Hagen. . Ministerpräsidentin gratuliert zum 40. Geburtstag der Fernuniversität. Rektor kündigt Angebote für Flüchtlinge an.
Die Ministerpräsidentin hat die Hände der regionalen Prominenz im überfüllten Seminargebäude geschüttelt, Nachzügler haben ihren Stuhl gefunden, es kehrt Ruhe ein beim Festakt zum 40-jährigen Bestehen der Fernuniversität. Dann - bleibt es ruhig. Alles wartet. Bis sich Rektor Helmut Hoyer erhebt und fragt: „Kommt jetzt Musik oder bin ich gleich dran?“
Er ist sofort dran. Er erinnert daran, was sich seit dem 1. Oktober 1975, als 1330 Fernstudenten drei Studiengänge belegten, bis heute entwickelt habe: „Niemand hätte vor 40 Jahren zu sagen gewagt, dass dieses Experiment auf der grünen Wiese Deutschlands größte Universität werden würde.“ Sinnbild für die „großartige Erfolgsgeschichte“ sei der Campus, der im Laufe der Jahre herangewachsen ist. Doch auch schon zu Beginn, als Wissenschaftler und Verwaltung auf bis zu 18 Stellen in der Stadt verteilt gewesen seien, sei die Bezeichnung als „reine Briefkasten-Uni ein Missverständnis“ gewesen.
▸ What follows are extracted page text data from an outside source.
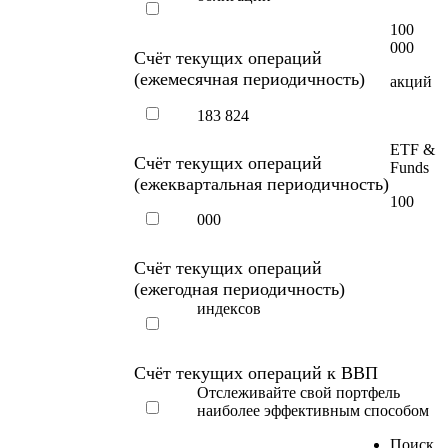
100
000
Счёт текущих операций
(ежемесячная периодичность)
акций
183 824
ETF &
Счёт текущих операций
Funds
(ежеквартальная периодичность)
100
000
Счёт текущих операций
(ежегодная периодичность)
индексов
Счёт текущих операций к ВВП
Отслеживайте свой портфель
наиболее эффективным способом
Поиск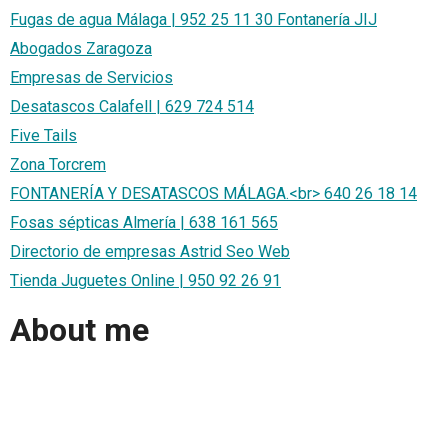
Fugas de agua Málaga | 952 25 11 30 Fontanería JIJ
Abogados Zaragoza
Empresas de Servicios
Desatascos Calafell | 629 724 514
Five Tails
Zona Torcrem
FONTANERÍA Y DESATASCOS MÁLAGA.<br> 640 26 18 14
Fosas sépticas Almería | 638 161 565
Directorio de empresas Astrid Seo Web
Tienda Juguetes Online | 950 92 26 91
About me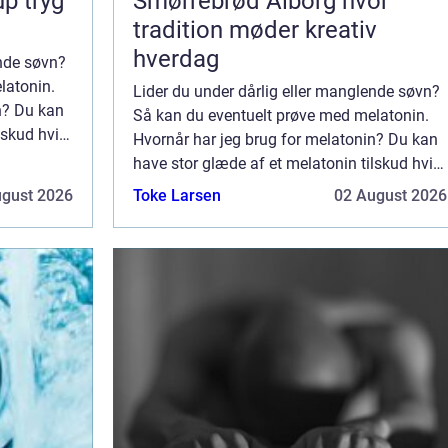
ryg
Smørrebrød Ålborg hvor
tradition møder kreativ
hverdag
ende søvn?
latonin.
Lider du under dårlig eller manglende søvn?
n? Du kan
Så kan du eventuelt prøve med melatonin.
lskud hvis
Hvornår har jeg brug for melatonin? Du kan
in søvn er
have stor glæde af et melatonin tilskud hvis
din søvn rytme er forstyrret eller din søvn er
ugust 2026
Toke Larsen
02 August 2026
overfladisk og utilstrækkelig....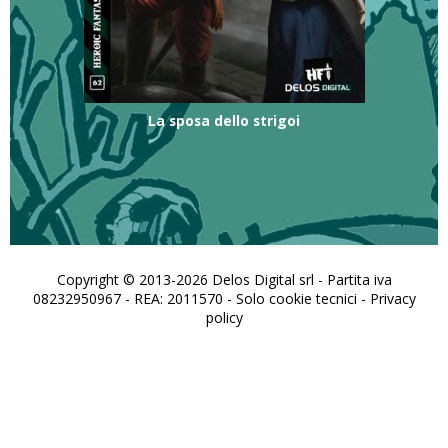
La sposa dello strigoi
Copyright © 2013-2026 Delos Digital srl - Partita iva
08232950967 - REA: 2011570 - Solo cookie tecnici -
Privacy
policy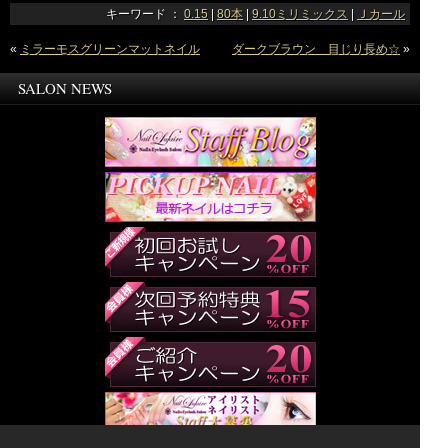
キーワード ：
0.15
|
80本
|
9.10ミリミックス
|
Ｊカール
«
ミラーモスグリーンマットネイル
ダークブラウン 目じり長め☆
»
SALON NEWS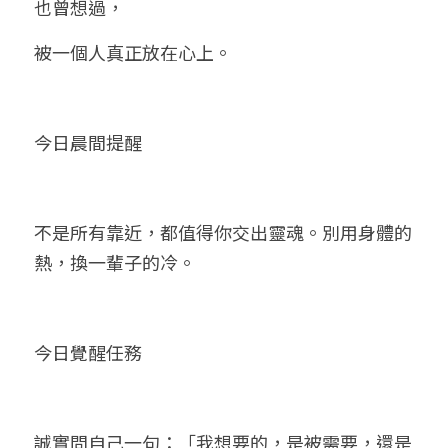
也曾想過，
被一個人真正放在心上。
今日晨間提醒
不是所有靠近，都值得你交出靈魂。別用身體的
熱，換一輩子的冷。
今日覺醒任務
誠實問自己一句：「我想要的，是被需要，還是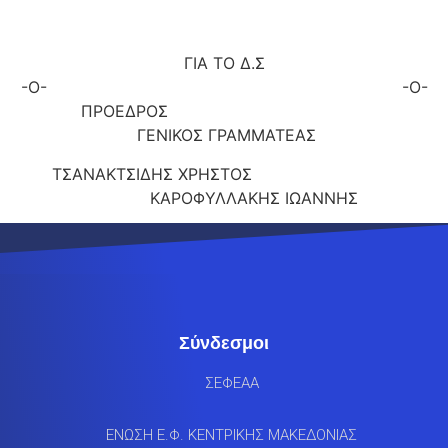
ΓΙΑ ΤΟ Δ.Σ
-Ο- -Ο-
ΠΡΟΕΔΡΟΣ
ΓΕΝΙΚΟΣ ΓΡΑΜΜΑΤΕΑΣ
ΤΣΑΝΑΚΤΣΙΔΗΣ ΧΡΗΣΤΟΣ
ΚΑΡΟΦΥΛΛΑΚΗΣ ΙΩΑΝΝΗΣ
Σύνδεσμοι
ΣΕΦΕΑΑ
ΕΝΩΣΗ Ε.Φ. ΚΕΝΤΡΙΚΗΣ ΜΑΚΕΔΟΝΙΑΣ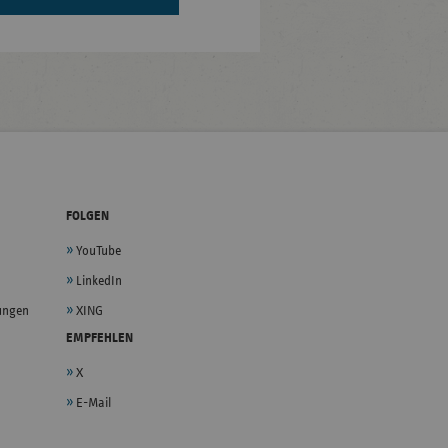
FOLGEN
YouTube
LinkedIn
lungen
XING
EMPFEHLEN
X
E-Mail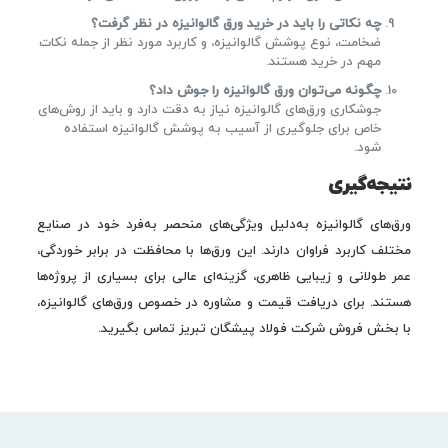
چه نکاتی را باید در خرید ورق گالوانیزه در نظر گرفت؟
ضخامت، نوع پوشش گالوانیزه، و کاربرد مورد نظر از جمله نکات
مهم در خرید هستند.
چگونه می‌توان ورق گالوانیزه را جوش داد؟
جوشکاری ورق‌های گالوانیزه نیاز به دقت دارد و باید از روش‌های
خاص برای جلوگیری از آسیب به پوشش گالوانیزه استفاده
شود.
نتیجه‌گیری
ورق‌های گالوانیزه به‌دلیل ویژگی‌های منحصر به‌فرد خود در صنایع
مختلف کاربرد فراوان دارند. این ورق‌ها با محافظت در برابر خوردگی،
عمر طولانی و زیبایی ظاهری، گزینه‌ای عالی برای بسیاری از پروژه‌ها
هستند. برای دریافت قیمت و مشاوره در خصوص ورق‌های گالوانیزه،
با بخش فروش شرکت فولاد پیشگان تبریز تماس بگیرید.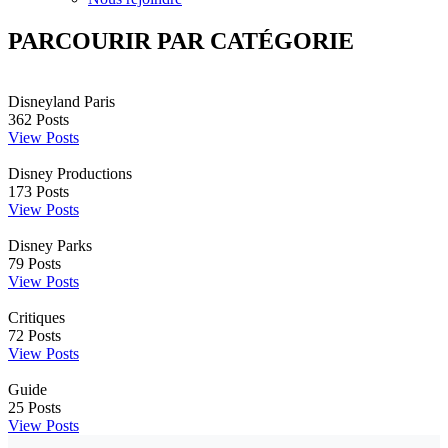
PARCOURIR PAR CATÉGORIE
Disneyland Paris
362
Posts
View Posts
Disney Productions
173
Posts
View Posts
Disney Parks
79
Posts
View Posts
Critiques
72
Posts
View Posts
Guide
25
Posts
View Posts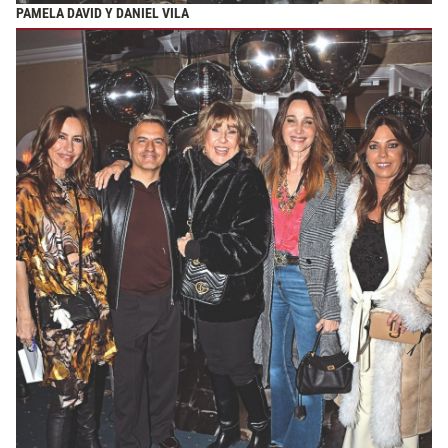
PAMELA DAVID Y DANIEL VILA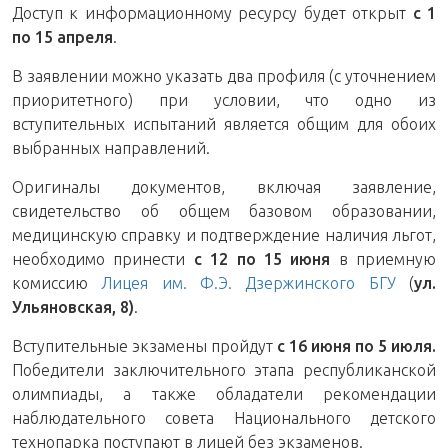
Доступ к информационному ресурсу будет открыт
с 1
по 15 апреля
.
В заявлении можно указать два профиля (с уточнением
приоритетного) при условии, что одно из
вступительных испытаний является общим для обоих
выбранных направлений.
Оригиналы документов, включая заявление,
свидетельство об общем базовом образовании,
медицинскую справку и подтверждение наличия льгот,
необходимо принести
с
12 по 15 июня
в приемную
комиссию
Лицея им. Ф.Э. Дзержинского
БГУ
(
ул.
Ульяновская, 8)
.
Вступительные экзамены пройдут
с 16 июня по 5 июля.
Победители заключительного этапа республиканской
олимпиады, а также обладатели рекомендации
наблюдательного совета Национального детского
технопарка поступают в лицей без экзаменов.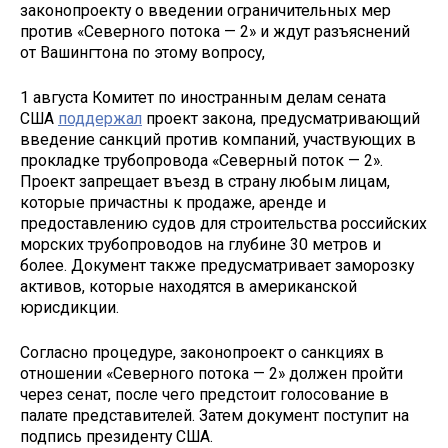
законопроекту о введении ограничительных мер
против «Северного потока — 2» и ждут разъяснений
от Вашингтона по этому вопросу,
1 августа Комитет по иностранным делам сената
США
поддержал
проект закона, предусматривающий
введение санкций против компаний, участвующих в
прокладке трубопровода «Северный поток — 2».
Проект запрещает въезд в страну любым лицам,
которые причастны к продаже, аренде и
предоставлению судов для строительства российских
морских трубопроводов на глубине 30 метров и
более. Документ также предусматривает заморозку
активов, которые находятся в американской
юрисдикции.
Согласно процедуре, законопроект о санкциях в
отношении «Северного потока — 2» должен пройти
через сенат, после чего предстоит голосование в
палате представителей. Затем документ поступит на
подпись президенту США.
Noch bevor Hannelore Kraft ihre Lobesworte sprechen konnte, stellte der seit 1997 amtierende und im März 2016 scheidende Rektor fest: „Wir haben unseren Gründungsauftrag erfüllt.“ Damals wie heute sei es um Chancengerechtigkeit gegangen, um Berufstätige, Menschen mit Behinderungen und chronischen Erkrankungen, Bewerber mit beruflicher Erfahrung, aber ohne allgemeine Hochschulzugangsberechtigung.
Zusätzliche Räume
Kraft formulierte es anschließend so: „Die Fernuni hat zusätzliche Räume für die akademische Bildung aufgetan.“ Sie erinnerte daran, dass die „ganz andere Zusammensetzung der Studierenden“ anfangs einige Hochschulvertreter gestört habe. Die Ministerpräsidentin dankte für die Pionierleistung: „Die Fernuniversität ist ein echtes Juwel in der Hochschullandschaft. Es ist wunderbar, dass es sie gibt.“ Die SPD-Politikerin, die von 2002 bis 2005 Wissenschaftsministerin war, zeigte sich überzeugt, dass die Bedeutung der Fernuniversität in Zeiten der Digitalisierung noch zunehmen werde: „Die Idee hat Perspektive.“
Nicht konkret ging Hannelore Kraft auf die Probleme ein, die der Rektor zuvor angesprochen hatte – auf die seit den 80er Jahren gleich gebliebene Zahl der Professoren bei verdoppelter Studentenschaft, auf das Ungleichgewicht bei der Finanzierung: NRW trägt zwei Drittel der Kosten, doch zwei Drittel der Studenten kommen aus anderen Bundesländern. Doch das ist auch so ein Dauer-Thema.
Angebote für Flüchtlinge
Aktuell kündigte Hoyer Aktivitäten zur Integration der Flüchtlinge an. Zusammen mit Partnern wolle man ein netzgestütztes Angebot entwickeln, das Zuwanderer an ein Studium in Deutschland heranführt. Vorstellbar seien auch spezielle Aufbau-Studiengänge für Akademiker mit ausländischen Abschlüssen.
Mit knapp 77.000 Studenten ist die Fernuni die größte deutsche Universität. Die meisten sind zwischen 29 und 35 Jahre alt, 80 Prozent sind berufstätig.
Die Hochschule beschäftigt 1842 Menschen. Umgerechnet in Vollzeitstellen wären es 1147. Darunter sind 87 Professoren, 339 wissenschaftliche Mitarbeiter und 607 Mitarbeiter in Verwaltung und Technik.
Das Haushaltsvolumen liegt bei gut 95 Millionen Euro. Mehr als 70 Millionen davon trägt das Land NRW, gut 17 Millionen bezahlen die Studenten für Material. Ganze 500.000 Euro steuern andere Bundesländer bei.